Enigme n° 15 Décembre / 2013

     Je suis né à Dole (Jura) en 1822, je suis le 3ème enfant de Jean-Joseph et de Jeanne-Etienne. Je suis baptisé dans la Collégiale Notre-Dame de Dole en janvier 1823.

J’entre au lycée royal de Besançon, mais en octobre 1838, je le quitte pour l’institution Barbet à Paris afin de me préparer au baccalauréat puis aux concours. Mais déprimé par cette nouvelle vie, j’abandonne cette idée, quitte Paris et termine mon année scolaire au Collège d’ Arbois.

A la rentrée 1839, je réintègre le lycée royal de Besançon. En 1840, j’obtiens le baccalauréat en lettres puis en 1842, celui en sciences mathématiques.
En mai 1849, j’épouse Marie Laurent, fille du recteur de la faculté de Strasbourg, ensemble nous avons 5 enfants.
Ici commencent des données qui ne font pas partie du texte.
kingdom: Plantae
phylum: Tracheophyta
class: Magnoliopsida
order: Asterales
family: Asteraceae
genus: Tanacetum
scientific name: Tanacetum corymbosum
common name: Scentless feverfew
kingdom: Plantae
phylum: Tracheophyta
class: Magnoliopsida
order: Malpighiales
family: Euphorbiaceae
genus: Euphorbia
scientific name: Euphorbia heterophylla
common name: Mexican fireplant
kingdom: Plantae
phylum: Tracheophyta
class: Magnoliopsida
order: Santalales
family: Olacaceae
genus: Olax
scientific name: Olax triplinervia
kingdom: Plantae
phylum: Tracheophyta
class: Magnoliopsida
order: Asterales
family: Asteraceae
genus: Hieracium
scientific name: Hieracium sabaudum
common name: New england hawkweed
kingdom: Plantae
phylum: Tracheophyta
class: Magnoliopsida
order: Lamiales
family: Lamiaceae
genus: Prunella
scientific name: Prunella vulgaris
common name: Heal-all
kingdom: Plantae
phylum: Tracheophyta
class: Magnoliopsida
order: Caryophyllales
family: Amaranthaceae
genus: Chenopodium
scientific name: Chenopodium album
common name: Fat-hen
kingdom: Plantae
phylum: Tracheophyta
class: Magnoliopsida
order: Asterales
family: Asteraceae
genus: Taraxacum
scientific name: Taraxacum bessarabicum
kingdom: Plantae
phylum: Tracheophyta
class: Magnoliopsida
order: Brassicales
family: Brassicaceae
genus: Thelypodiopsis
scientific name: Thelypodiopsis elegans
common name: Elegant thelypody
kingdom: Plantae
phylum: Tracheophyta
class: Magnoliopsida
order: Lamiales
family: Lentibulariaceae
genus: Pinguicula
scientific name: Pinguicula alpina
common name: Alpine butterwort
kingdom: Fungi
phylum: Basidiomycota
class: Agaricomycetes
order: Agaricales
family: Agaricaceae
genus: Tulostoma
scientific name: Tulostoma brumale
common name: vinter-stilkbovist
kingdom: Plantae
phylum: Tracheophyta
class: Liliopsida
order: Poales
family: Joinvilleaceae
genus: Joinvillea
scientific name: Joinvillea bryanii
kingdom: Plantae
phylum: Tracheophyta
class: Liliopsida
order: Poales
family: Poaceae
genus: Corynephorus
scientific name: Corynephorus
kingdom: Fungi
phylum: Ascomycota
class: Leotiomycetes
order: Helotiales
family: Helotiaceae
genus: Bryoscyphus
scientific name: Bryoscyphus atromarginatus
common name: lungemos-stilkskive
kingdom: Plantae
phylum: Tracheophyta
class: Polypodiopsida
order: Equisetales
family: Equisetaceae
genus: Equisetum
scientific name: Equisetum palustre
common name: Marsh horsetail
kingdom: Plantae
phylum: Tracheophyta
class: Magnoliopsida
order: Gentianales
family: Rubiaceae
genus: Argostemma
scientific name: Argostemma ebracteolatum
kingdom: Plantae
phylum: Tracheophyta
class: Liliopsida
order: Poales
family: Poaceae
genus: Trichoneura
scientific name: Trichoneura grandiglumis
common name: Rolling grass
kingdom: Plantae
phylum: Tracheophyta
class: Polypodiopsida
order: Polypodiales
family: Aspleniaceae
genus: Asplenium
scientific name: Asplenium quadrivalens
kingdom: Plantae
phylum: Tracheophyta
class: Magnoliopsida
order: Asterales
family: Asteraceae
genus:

A l’école normale, j’étudie la chimie et la physique et deviens agrégé-préparateur de chimie. En 1853 je deviens chevalier de la légion d’honneur. En 1854, je suis nommé professeur de chimie et doyen de la faculté des sciences de Lille. Depuis 1849, je m’intéresse à la fermentation et suis stimulé dans mes travaux par les demandes des brasseurs lillois concernant la conservation de la bière.

En 1857, je suis nommé administrateur chargé de la direction des études à l’Ecole Normale Supérieure. En 1865, le Baron Haussmann me charge avec Dumas, Sainte-Claire Deville et Pelouze d’étudier l’étiologie 1 du choléra et les moyens d’y remédier.

Nous cherchons le principe de la contagion dans l’air alors qu’un confrère, dans un travail publié en 1855 avait montré qu’il était dans l’eau.
A l’Ecole Normale Supérieure, je suis jugé autoritaire aussi bien par mes collègues que par les élèves et me heurte à de nombreuses contestations, ce qui me pousse à démissionner en 1867 de mes fonctions d’administrateur.

De 1865 à 1869, à la demande de Napoléon III, je fais des études sur les maladies des vers à soie où je triomphe de la « pébrine » mais non de la « flacherie » ce qui ne permet pas d’endiguer le déclin de la sériciculture 2.

Pendant ces études, je demeure à Pont-Gisquet près d’Alès où une attaque cérébrale me rend hémiplégique et garde comme séquelles la perte de l’usage de la main gauche et des difficultés à me déplacer.

En 1868, je suis nommé commandeur de la légion d’honneur. La défaite de 1870 et la chute de Napoléon III sont un coup terrible pour moi, grand patriote et très attaché à la dynastie impériale.

En 1873, je suis élu membre de l’académie de médecine et en 1874, mes recherches sur la fermentation me valent la médaille Copley, décernée par la Royal Society de Londres.
En 1878, je deviens grand-officier de la légion d’honneur.

En 1879, je suis élu à l’unanimité à l’académie vétérinaire de France et en 1881 mon équipe met au point un traitement contre le « charbon » du mouton. La découverte d’un traitement antirabique me vaut ma consécration dans le monde.

Je décède en 1895 à Villeneuve-l ‘étang. Après des obsèques nationales, mon corps préalablement embaumé est déposé dans l’un des caveaux de Notre-Dame, puis transféré en 1896, à la demande de ma famille, dans une crypte d’un établissement portant mon nom. 

Définitions : 1 étiologie: Etude des causes et des facteurs d’une maladie.
2 sériciculture: Elevage du ver à soie.